Qu'est-ce qu'une procédure législative

Où en est-on ?

  1. Étape 1 en cours

    7 mai 2019

    Examen et adoption

    1ère lecture

  2. Étape 2 à venir

    Promulgation

Comprendre le texte

La corruption transnationale se définit comme "l'accaparement de biens publics ou privés au profit d’une minorité d'oligarques qui bénéficient indûment d’un enrichissement illicite". Elle s'élève chaque année entre vingt et quarante milliards d’euros selon la Banque mondiale, soit 20 à 40% du montant de l’aide annuelle au développement.

Ce texte insère, dans le code de procédure pénale, un nouveau titre relatif à l'affectation des recettes provenant de la confiscation des biens de personnes étrangères "politiquement exposées" reconnues coupables en France des délits de recel ou de blanchiment du produit de biens ou de revenus provenant d’un crime ou d’un délit commis, dans l’exercice ou à l’occasion de l'exercice de leurs fonctions.

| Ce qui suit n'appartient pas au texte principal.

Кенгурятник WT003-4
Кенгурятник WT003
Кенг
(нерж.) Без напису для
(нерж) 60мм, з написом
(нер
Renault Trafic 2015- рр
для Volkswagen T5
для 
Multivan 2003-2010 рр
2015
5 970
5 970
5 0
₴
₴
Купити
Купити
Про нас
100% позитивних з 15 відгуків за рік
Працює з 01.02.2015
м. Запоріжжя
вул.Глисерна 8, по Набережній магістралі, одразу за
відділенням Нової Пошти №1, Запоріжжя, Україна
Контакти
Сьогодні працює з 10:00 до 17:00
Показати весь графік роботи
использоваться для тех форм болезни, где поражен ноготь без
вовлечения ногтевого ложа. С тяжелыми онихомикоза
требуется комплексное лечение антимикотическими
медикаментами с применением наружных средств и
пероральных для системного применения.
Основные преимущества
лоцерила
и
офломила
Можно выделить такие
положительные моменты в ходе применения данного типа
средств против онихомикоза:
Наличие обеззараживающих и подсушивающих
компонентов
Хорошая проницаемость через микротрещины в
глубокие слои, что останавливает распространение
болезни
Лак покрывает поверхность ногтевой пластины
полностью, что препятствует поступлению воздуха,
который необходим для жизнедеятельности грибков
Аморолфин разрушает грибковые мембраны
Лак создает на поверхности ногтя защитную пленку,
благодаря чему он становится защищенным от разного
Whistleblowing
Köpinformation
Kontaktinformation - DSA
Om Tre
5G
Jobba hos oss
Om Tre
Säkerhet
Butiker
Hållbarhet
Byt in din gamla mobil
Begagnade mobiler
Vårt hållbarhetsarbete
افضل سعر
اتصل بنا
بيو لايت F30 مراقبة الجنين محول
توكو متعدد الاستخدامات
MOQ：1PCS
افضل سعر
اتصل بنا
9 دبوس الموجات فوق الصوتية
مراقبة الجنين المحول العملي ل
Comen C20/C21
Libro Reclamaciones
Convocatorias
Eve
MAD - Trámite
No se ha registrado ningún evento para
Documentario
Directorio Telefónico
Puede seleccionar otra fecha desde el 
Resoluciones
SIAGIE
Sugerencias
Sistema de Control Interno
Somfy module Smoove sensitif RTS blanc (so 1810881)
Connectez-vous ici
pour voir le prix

Les sommes recouvrées et le produit de la vente des biens confisqués sont affectés à l’amélioration des conditions de vie des populations et au renforcement de l'État de droit ainsi qu’à la lutte contre la corruption dans le ou les pays où les infractions ont eu lieu. Il est abondé par l’Agence de gestion et de recouvrement des avoirs saisis et confisqués (AGRASC).